Task to carry out → Please print every record below exactly as it reads.

Provided data →
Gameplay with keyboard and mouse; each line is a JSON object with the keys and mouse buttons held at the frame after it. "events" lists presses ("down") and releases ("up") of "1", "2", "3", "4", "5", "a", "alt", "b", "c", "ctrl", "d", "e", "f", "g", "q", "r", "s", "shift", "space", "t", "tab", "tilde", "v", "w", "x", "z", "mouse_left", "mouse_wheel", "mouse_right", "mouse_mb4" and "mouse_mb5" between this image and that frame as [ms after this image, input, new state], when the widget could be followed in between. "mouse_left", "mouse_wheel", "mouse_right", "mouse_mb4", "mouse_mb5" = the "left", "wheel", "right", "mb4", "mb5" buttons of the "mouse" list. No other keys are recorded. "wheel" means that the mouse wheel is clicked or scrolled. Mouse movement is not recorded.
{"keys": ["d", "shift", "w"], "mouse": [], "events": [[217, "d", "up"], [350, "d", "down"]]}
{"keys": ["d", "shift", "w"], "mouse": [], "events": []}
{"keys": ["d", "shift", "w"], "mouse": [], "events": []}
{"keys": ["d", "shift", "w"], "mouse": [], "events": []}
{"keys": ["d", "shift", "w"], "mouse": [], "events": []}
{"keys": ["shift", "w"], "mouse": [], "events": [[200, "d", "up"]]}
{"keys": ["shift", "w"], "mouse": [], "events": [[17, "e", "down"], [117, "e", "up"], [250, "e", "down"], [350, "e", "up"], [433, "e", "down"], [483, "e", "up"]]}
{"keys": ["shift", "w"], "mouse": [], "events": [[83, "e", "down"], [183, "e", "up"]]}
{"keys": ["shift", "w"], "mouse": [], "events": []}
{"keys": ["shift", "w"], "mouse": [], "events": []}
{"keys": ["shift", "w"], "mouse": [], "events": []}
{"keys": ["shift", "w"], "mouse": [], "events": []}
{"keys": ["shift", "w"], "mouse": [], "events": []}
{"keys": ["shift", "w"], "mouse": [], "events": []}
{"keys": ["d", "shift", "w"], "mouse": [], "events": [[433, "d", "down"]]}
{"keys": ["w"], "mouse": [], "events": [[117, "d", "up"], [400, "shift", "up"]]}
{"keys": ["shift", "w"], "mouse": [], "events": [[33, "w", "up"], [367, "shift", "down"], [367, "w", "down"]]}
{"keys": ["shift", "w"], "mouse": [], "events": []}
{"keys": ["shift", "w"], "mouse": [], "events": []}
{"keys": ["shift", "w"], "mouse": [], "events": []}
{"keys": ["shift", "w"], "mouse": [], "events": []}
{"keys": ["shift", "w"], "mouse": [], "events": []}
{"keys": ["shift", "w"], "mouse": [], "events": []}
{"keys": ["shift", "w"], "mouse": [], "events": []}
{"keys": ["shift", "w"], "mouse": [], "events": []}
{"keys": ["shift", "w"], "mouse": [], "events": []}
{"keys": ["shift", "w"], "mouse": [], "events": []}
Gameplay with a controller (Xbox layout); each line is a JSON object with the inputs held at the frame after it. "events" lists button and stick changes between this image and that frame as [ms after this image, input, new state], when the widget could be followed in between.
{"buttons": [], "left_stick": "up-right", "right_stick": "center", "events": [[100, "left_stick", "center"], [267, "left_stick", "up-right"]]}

Response to this task →
Gameplay with keyboard and mouse; each line is a JSON object with the keys and mouse buttons held at the frame after it. "events" lists presses ("down") and releases ("up") of "1", "2", "3", "4", "5", "a", "alt", "b", "c", "ctrl", "d", "e", "f", "g", "q", "r", "s", "shift", "space", "t", "tab", "tilde", "v", "w", "x", "z", "mouse_left", "mouse_wheel", "mouse_right", "mouse_mb4" and "mouse_mb5" between this image and that frame as [ms after this image, input, new state], when the widget could be followed in between. "mouse_left", "mouse_wheel", "mouse_right", "mouse_mb4", "mouse_mb5" = the "left", "wheel", "right", "mb4", "mb5" buttons of the "mouse" list. No other keys are recorded. "wheel" means that the mouse wheel is clicked or scrolled. Mouse movement is not recorded.
{"keys": ["d", "shift", "w"], "mouse": [], "events": [[217, "d", "up"], [350, "d", "down"]]}
{"keys": ["d", "shift", "w"], "mouse": [], "events": []}
{"keys": ["d", "shift", "w"], "mouse": [], "events": []}
{"keys": ["d", "shift", "w"], "mouse": [], "events": []}
{"keys": ["d", "shift", "w"], "mouse": [], "events": []}
{"keys": ["shift", "w"], "mouse": [], "events": [[200, "d", "up"]]}
{"keys": ["shift", "w"], "mouse": [], "events": [[17, "e", "down"], [117, "e", "up"], [250, "e", "down"], [350, "e", "up"], [433, "e", "down"], [483, "e", "up"]]}
{"keys": ["shift", "w"], "mouse": [], "events": [[83, "e", "down"], [183, "e", "up"]]}
{"keys": ["shift", "w"], "mouse": [], "events": []}
{"keys": ["shift", "w"], "mouse": [], "events": []}
{"keys": ["shift", "w"], "mouse": [], "events": []}
{"keys": ["shift", "w"], "mouse": [], "events": []}
{"keys": ["shift", "w"], "mouse": [], "events": []}
{"keys": ["shift", "w"], "mouse": [], "events": []}
{"keys": ["d", "shift", "w"], "mouse": [], "events": [[433, "d", "down"]]}
{"keys": ["w"], "mouse": [], "events": [[117, "d", "up"], [400, "shift", "up"]]}
{"keys": ["shift", "w"], "mouse": [], "events": [[33, "w", "up"], [367, "shift", "down"], [367, "w", "down"]]}
{"keys": ["shift", "w"], "mouse": [], "events": []}
{"keys": ["shift", "w"], "mouse": [], "events": []}
{"keys": ["shift", "w"], "mouse": [], "events": []}
{"keys": ["shift", "w"], "mouse": [], "events": []}
{"keys": ["shift", "w"], "mouse": [], "events": []}
{"keys": ["shift", "w"], "mouse": [], "events": []}
{"keys": ["shift", "w"], "mouse": [], "events": []}
{"keys": ["shift", "w"], "mouse": [], "events": []}
{"keys": ["shift", "w"], "mouse": [], "events": []}
{"keys": ["shift", "w"], "mouse": [], "events": []}
Gameplay with a controller (Xbox layout); each line is a JSON object with the inputs held at the frame after it. "events" lists button and stick changes between this image and that frame as [ms after this image, input, new state], when the widget could be followed in between.
{"buttons": [], "left_stick": "up-right", "right_stick": "center", "events": [[100, "left_stick", "center"], [267, "left_stick", "up-right"]]}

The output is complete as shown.